Der MDS12 macht ebenfalls, was er soll; und zwar mit Anlauf. Die Ursprungsvariante ist ein Bandpass mit jeder Menge Druck in einem kleinen Bereich, was für magengrubentraktierende Effekte im Heimkinobereich sorgt. Dennoch sagt mir die BR-Variante mehr zu – sie spielt für mein Empfinden “runder”. Durch die steife Membran ist der Bass wie gewünscht definiert und trocken, er regt meinen Hörraum bereits bei geringer Auslenkung angenehm an, ohne penetrant zu werden, ist also Sub-untypisch auch als “Leisespieler” zu gebrauchen, was in meinen Augen eine gute Box ausmacht. Was seine Grenzen angeht – das Ding hat in Verbindung mit dem WAM 150 dermaßen Feuer, dass ich diese unter Berücksichtigung des gesunden Menschenverstandes auf 20qm nicht ausloten konnte. Es sei gesagt: Das Teil kann auch laut, und zwar bis zur Schmerzgrenze.

Was den Einsteiger-AVR angeht: Dieser hat genug Dampf, um fünf SB12 verzerrungsfrei antreiben zu können. Der Sub ist über den LFE-Kanal angeschlossen. In diesem Magazin kommt immer wieder die Diskussion auf, ob man nun mit einem AVR auch fein Musik hören kann oder nicht. Als Röhrenfanboy enthalte ich mich an dieser Stelle einer Meinung, da diese, egal in welcher Form geäußert, ohnehin als kompromittiert aufgefasst würde.

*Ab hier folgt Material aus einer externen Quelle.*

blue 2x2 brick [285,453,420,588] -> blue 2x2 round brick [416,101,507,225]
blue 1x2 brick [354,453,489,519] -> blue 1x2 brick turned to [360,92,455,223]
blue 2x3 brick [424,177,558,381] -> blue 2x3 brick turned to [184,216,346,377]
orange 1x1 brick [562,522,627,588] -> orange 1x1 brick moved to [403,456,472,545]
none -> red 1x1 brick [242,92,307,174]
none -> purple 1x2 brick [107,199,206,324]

Neutral sage ich einfach: Musik über den AVR bewegt mich nicht dazu, angewidert den Raum zu verlassen, für “good old Stereo” bleibe ich aber weiterhin bei der Kombination meiner Prinzessinnen und DIY-KT90 Eintaktheizung.

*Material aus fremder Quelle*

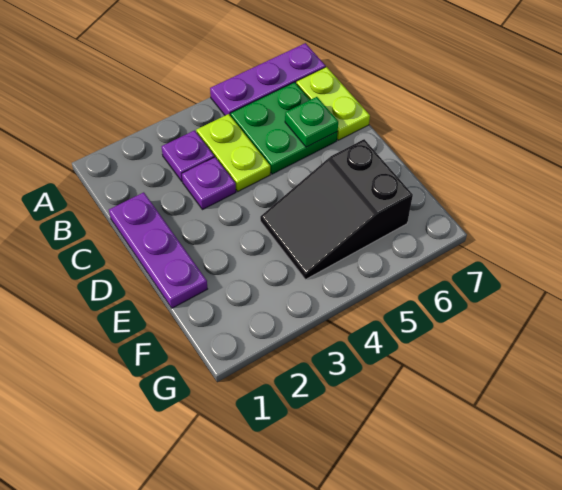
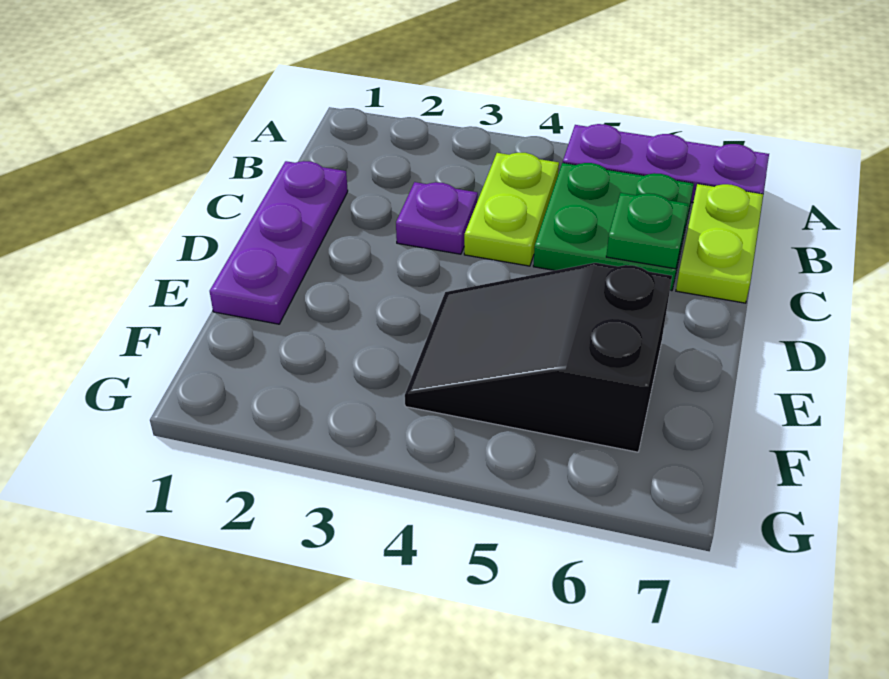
purple 1x1 plate [162,131,214,181] -> none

So ein AVR erschlägt einen mit so vielen Möglichkeiten der Optimierung, dass man deren Anzahl wahrscheinlich schon in Exponentialschreibweise ausdrücken muss – hier mein persönlicher Eindruck zum kontrovers diskutierten Thema Einmessen, ohne zu sehr in´s Detail zu gehen:
Die Einmessroutine meines AVR vermag sowohl einen einzelnen Platz, als auch multiple Hörplätze, einzumessen. Da ein Lautsprecher seine Schallwellen nicht mit unterschiedlichen Laufzeiten und Pegeln für viele Zuhörer abzugeben vermag, habe ich das Einmessprogramm auf einen einzigen Platz rechnen lassen und kam zu dem Schluss, dass es einem die Arbeit abnimmt, die Abstände zu den Boxen zu messen und (mit einer gewissen nachträglichen händischen Feinjustierung) auch deren Pegel zu bestimmen vermag. Darüber hinaus werden durch das Einmessen verschiedene “Equalizer” verfügbar, welche das Klangbild aufbessern sollen – Ich habe dieses mit Filmmaterial mit nativer DTS-Master-HD Tonspur geprüft, im Vergleich zum “unverfälschten” Ton empfinde ich diese ganzen Ver(schlimm)besserungen aber nur als etwas, das Douglas Adams wohl als “Ansammlung sämtlichen allgemeinen Misch-Maschs” bezeichnet hätte. Von Schülzkens Heimkino her weiß ich, dass teure AVR´s in diesem Bereich wesentlich bessere Möglichkeiten bieten, ich bin mit meinem Einsteigermodell dennoch zufrieden. Die einzig für mich tonal sinnhafte Funktion stellt das so genannte “Dynamic Volume” dar – diese Funktion nimmt dem Film zwar einiges an Dynamik, regelt aber die Gesamtlautstärke auf ein gleiches Niveau ein. So lassen sich auch nach der Sperrstunde Filme in einem Mehrparteienhaus mit allen Effekten sehen, ohne dass jemand senkrecht aus den Federn schreckt.

Zum Thema “Püree direkt” – dieses wird mit unverfälschtem Musikgenuss beworben, klingt für mich aber einfach nur blechern und flach. Angenehm wird das Ganze erst über Preouts auf die KT90/Princess-Kombi. Ob dieses jetzt der Schlappheit eines Einsteiger-AVR´s, vergleichbaren Überlegenheit eines Stereo-Verstärkers oder verbogenen Gehörgängen eines Röhrenhörers geschuldet ist, dürft Ihr selbst urteilen.

Abschließend lässt sich sagen, dass das Leserprojekt für uns einen vollen Erfolg darstellt. Es ist einfach schön zu erleben. welche Zusammenarbeit sich mit der “Community” ergibt, wenn dann aus diesen Wünschen und Anregungen ein fruchtbares Projekt erwächst, um so besser. Wir können daher nur jedem raten, seine Ideen auszuleben und experimentierfreudig zu sein – Udo wird dadurch entlastet und das Magazin bekommt “Farbe” durch die persönliche Note seiner Leser.

In diesem Falle ist eine Heimkino-Konfiguration entstanden, welche speziell in kleineren Hörräumen ein rundes Klangerlebnis liefert, für “fette” Konfigurationen als Rear oder Front-High dienen kann und auch in 2.0 zu überzeugen weiß.